GOAL OF THE EXERCISE: Check each line of the entries. Copy the ones that contain the string "Population".

--- --- ---

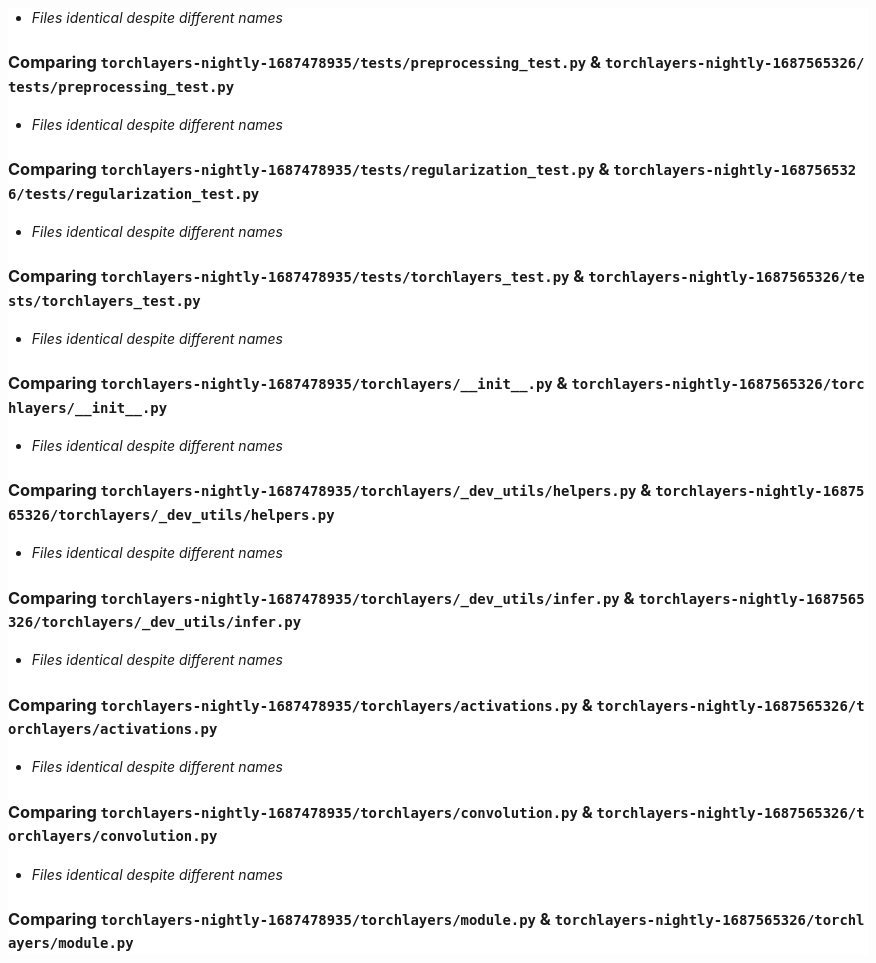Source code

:  * *Files identical despite different names*

### Comparing `torchlayers-nightly-1687478935/tests/preprocessing_test.py` & `torchlayers-nightly-1687565326/tests/preprocessing_test.py`

 * *Files identical despite different names*

### Comparing `torchlayers-nightly-1687478935/tests/regularization_test.py` & `torchlayers-nightly-1687565326/tests/regularization_test.py`

 * *Files identical despite different names*

### Comparing `torchlayers-nightly-1687478935/tests/torchlayers_test.py` & `torchlayers-nightly-1687565326/tests/torchlayers_test.py`

 * *Files identical despite different names*

### Comparing `torchlayers-nightly-1687478935/torchlayers/__init__.py` & `torchlayers-nightly-1687565326/torchlayers/__init__.py`

 * *Files identical despite different names*

### Comparing `torchlayers-nightly-1687478935/torchlayers/_dev_utils/helpers.py` & `torchlayers-nightly-1687565326/torchlayers/_dev_utils/helpers.py`

 * *Files identical despite different names*

### Comparing `torchlayers-nightly-1687478935/torchlayers/_dev_utils/infer.py` & `torchlayers-nightly-1687565326/torchlayers/_dev_utils/infer.py`

 * *Files identical despite different names*

### Comparing `torchlayers-nightly-1687478935/torchlayers/activations.py` & `torchlayers-nightly-1687565326/torchlayers/activations.py`

 * *Files identical despite different names*

### Comparing `torchlayers-nightly-1687478935/torchlayers/convolution.py` & `torchlayers-nightly-1687565326/torchlayers/convolution.py`

 * *Files identical despite different names*

### Comparing `torchlayers-nightly-1687478935/torchlayers/module.py` & `torchlayers-nightly-1687565326/torchlayers/module.py`
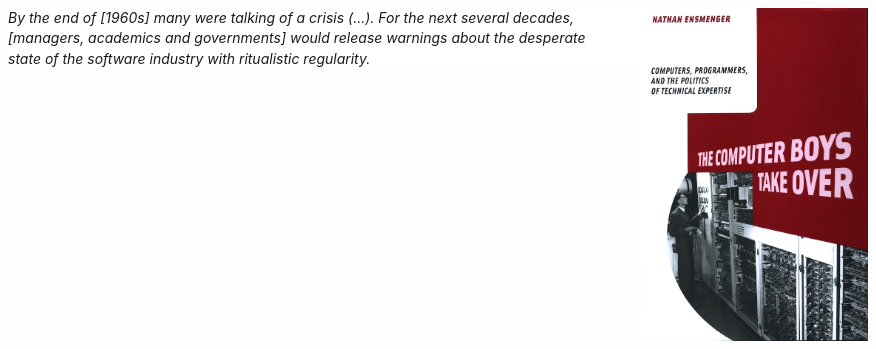 <img src="images/errors/boys.jpg" style="float:right;max-width:230px;margin-left:30px"/>

_By the end of [1960s] many were talking of a crisis (...).
For the next several decades, [managers, academics and governments]  would release
warnings about the desperate state of the software industry with
ritualistic regularity._
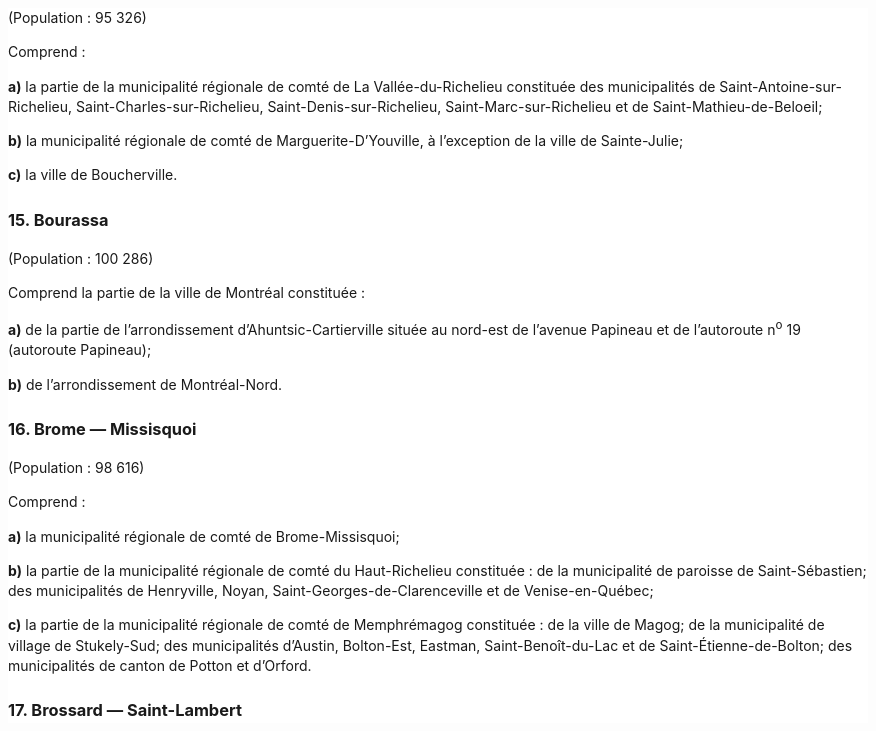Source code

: (Population : 95 326)


Comprend :

**a)** la partie de la municipalité régionale de comté de La Vallée-du-Richelieu constituée des municipalités de Saint-Antoine-sur-Richelieu, Saint-Charles-sur-Richelieu, Saint-Denis-sur-Richelieu, Saint-Marc-sur-Richelieu et de Saint-Mathieu-de-Beloeil;



**b)** la municipalité régionale de comté de Marguerite-D’Youville, à l’exception de la ville de Sainte-Julie;



**c)** la ville de Boucherville.





### **15. Bourassa**

(Population : 100 286)


Comprend la partie de la ville de Montréal constituée :

**a)** de la partie de l’arrondissement d’Ahuntsic-Cartierville située au nord-est de l’avenue Papineau et de l’autoroute n<sup>o</sup> 19 (autoroute Papineau);



**b)** de l’arrondissement de Montréal-Nord.





### **16. Brome — Missisquoi**

(Population : 98 616)


Comprend :

**a)** la municipalité régionale de comté de Brome-Missisquoi;



**b)** la partie de la municipalité régionale de comté du Haut-Richelieu constituée : de la municipalité de paroisse de Saint-Sébastien; des municipalités de Henryville, Noyan, Saint-Georges-de-Clarenceville et de Venise-en-Québec;



**c)** la partie de la municipalité régionale de comté de Memphrémagog constituée : de la ville de Magog; de la municipalité de village de Stukely-Sud; des municipalités d’Austin, Bolton-Est, Eastman, Saint-Benoît-du-Lac et de Saint-Étienne-de-Bolton; des municipalités de canton de Potton et d’Orford.





### **17. Brossard — Saint-Lambert**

--- --- ---

YOUR SOLUTION:
: (Population : 95 326)
(Population : 100 286)
(Population : 98 616)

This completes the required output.